In the ocean depths off of Australia, 'alien' unclassifiable mushroom-shaped organisms have been found. Two species of the alien species were observed and they could not be put into any of the large class of living things.
A news report by Sydney Morning Herald said that the animals were called Dendrogramma and was made up of an outer skin and inner stomach that were separated by a layer of jelly-type material. The name Dendogramma has been given as it points to the branches in the digestive system, visible in the 'discs' in the mushroom shape.
The organism is about 1.5 centimetres in length and about 1 centimetre in width. It also has a combined mouth and anus in the stalk, which the scientists suspect point to the ocean floor sediments.
The lead scientist of the study from the University of Copenhagen, Dr. Jorgen Oleson, said that the new organisms that have been discovered could not be placed in any already recognised group of animals. He said that they seemed to represent early branch on life with resemblance to an Ediacara fauna, extinct about 600 million years ago.

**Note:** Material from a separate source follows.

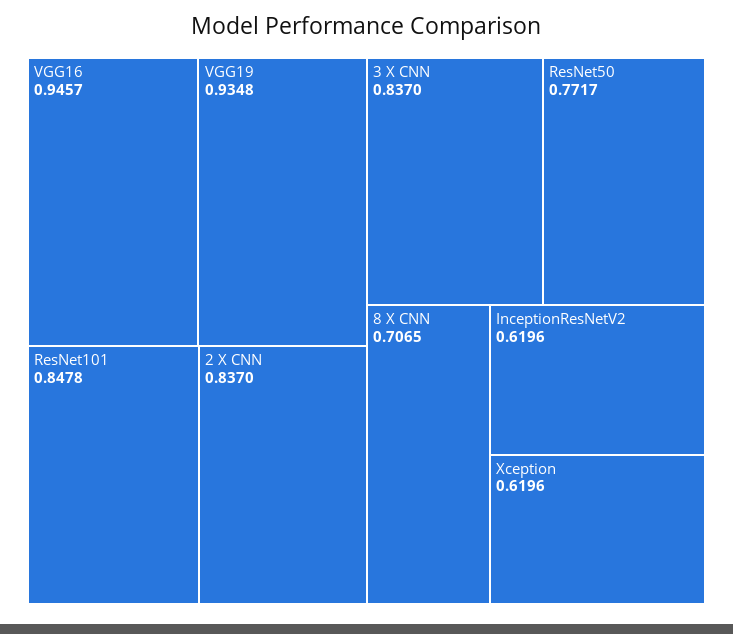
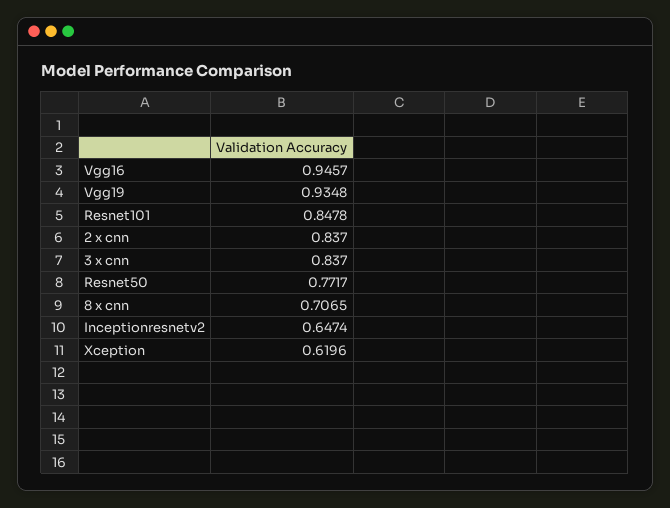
InceptionResNetV2: 0.6196 -> 0.6474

Scientists have said that the ancient life forms could have been a failed attempt at multicellular life. The creatures were a part of the collection of organisms that were unearthed in 1986 from the south-east Australian continental slope 400 to 1000 metres deep, east of Bass Strait.
A neurobiologist from the University of Florida, Leonid Moroz told told National Geographic that if a connection was made that species were descendants of early life, then the finding could reshape the tree of life. The finding could also contribute to the better understanding of the evolution of animals, neuro-systems and different tissues. He added that it is possible that this can rewrite whole textbooks in zoology.
The researchers also said that Dendogramma could be related to the jellyfish group of animals called Cnidaria or to another group called Ctenophora. Stinging cells usually define the jellyfish and tentacles Ctenophora, but the Dendogramma lacks both.
Researchers have described the two new genus in the online journal, Plos One and suggest that they could also be 'living fossil'.